One very important use case for predictive analytics and machine learning is security, both in the virtual and in the physical sense. Every day, organizations across the world are analyzing massive amounts of data from different sources to keep us safe.
We've talked about big data and security before - see our recent post on London crime. But this guest blog post from one of our partners illustrates yet another example of how predictive analytics can augment security operations by delving into Twitter data and asking the question: how much can we glean about people from their Tweets? Specifically, is it possible to predict based only on the content of a Tweet if the author has connections to the Islamic State?

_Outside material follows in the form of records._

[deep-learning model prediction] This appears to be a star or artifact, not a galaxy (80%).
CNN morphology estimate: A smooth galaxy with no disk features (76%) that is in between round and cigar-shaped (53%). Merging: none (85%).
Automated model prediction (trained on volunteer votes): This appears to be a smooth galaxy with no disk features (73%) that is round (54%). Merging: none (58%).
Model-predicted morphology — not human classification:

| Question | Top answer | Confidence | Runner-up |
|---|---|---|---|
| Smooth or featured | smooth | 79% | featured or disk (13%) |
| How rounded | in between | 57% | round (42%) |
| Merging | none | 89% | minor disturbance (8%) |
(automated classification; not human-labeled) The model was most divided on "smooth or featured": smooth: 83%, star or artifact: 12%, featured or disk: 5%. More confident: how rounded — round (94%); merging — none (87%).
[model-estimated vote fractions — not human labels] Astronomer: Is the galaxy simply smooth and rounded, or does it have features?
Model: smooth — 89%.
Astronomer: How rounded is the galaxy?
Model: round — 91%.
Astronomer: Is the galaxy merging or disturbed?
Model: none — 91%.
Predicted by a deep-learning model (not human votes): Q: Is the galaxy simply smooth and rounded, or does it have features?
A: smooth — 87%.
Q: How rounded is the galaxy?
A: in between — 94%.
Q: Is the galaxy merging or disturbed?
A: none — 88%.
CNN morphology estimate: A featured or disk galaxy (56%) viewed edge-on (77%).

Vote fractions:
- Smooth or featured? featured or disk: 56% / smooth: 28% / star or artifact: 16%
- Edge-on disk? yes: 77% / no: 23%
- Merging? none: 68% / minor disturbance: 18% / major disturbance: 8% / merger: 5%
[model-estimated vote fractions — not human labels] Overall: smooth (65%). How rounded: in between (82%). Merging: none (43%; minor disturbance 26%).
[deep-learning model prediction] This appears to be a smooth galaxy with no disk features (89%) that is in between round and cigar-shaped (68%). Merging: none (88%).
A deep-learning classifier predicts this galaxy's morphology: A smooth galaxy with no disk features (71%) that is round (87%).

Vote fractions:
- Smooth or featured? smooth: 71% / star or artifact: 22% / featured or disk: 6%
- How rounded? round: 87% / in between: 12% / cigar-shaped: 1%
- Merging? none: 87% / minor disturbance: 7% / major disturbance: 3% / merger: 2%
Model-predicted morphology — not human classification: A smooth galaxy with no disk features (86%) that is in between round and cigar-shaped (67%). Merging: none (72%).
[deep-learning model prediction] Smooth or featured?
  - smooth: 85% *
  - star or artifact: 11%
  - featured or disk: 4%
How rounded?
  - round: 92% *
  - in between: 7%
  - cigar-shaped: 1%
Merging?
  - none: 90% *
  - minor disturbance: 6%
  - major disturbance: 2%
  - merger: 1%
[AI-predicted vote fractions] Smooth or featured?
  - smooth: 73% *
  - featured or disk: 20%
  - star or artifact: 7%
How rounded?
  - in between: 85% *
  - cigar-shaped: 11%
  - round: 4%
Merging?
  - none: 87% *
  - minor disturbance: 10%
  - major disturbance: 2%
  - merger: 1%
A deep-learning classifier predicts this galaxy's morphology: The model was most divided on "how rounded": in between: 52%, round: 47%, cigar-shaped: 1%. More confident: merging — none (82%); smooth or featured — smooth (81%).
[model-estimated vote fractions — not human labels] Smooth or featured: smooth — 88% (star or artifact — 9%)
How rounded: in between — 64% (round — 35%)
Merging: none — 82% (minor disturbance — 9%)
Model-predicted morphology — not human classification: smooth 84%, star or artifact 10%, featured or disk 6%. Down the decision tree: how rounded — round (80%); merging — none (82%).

About the author: Isabela Castilho is a data scientist at Marionete, a Dataiku partner and UK-based consulting company specializing in the disruptive technologies of data science, big data and DevOps.
Isabela has a background in aerospace engineering, and her experience ranges from modeling rocket combustion to recommendation systems or predicting mechanical failure in aircraft components with machine learning. She is passionate about modeling behavior, whether it’s human or machine behavior!
Detecting ISIS Members Based on Tweets
Here are a few real Tweets from different people talking about the Islamic State. Can you deduce who has proven connections to ISIS and who is just casually talking about a very current subject? Give it a try:
Aslm Please share our new account after the previous one was suspended. @[omitted]
ISIS influence on the decline as terrorists lose Twitter battles - CNET http://www.cnet.com/news/isis(...)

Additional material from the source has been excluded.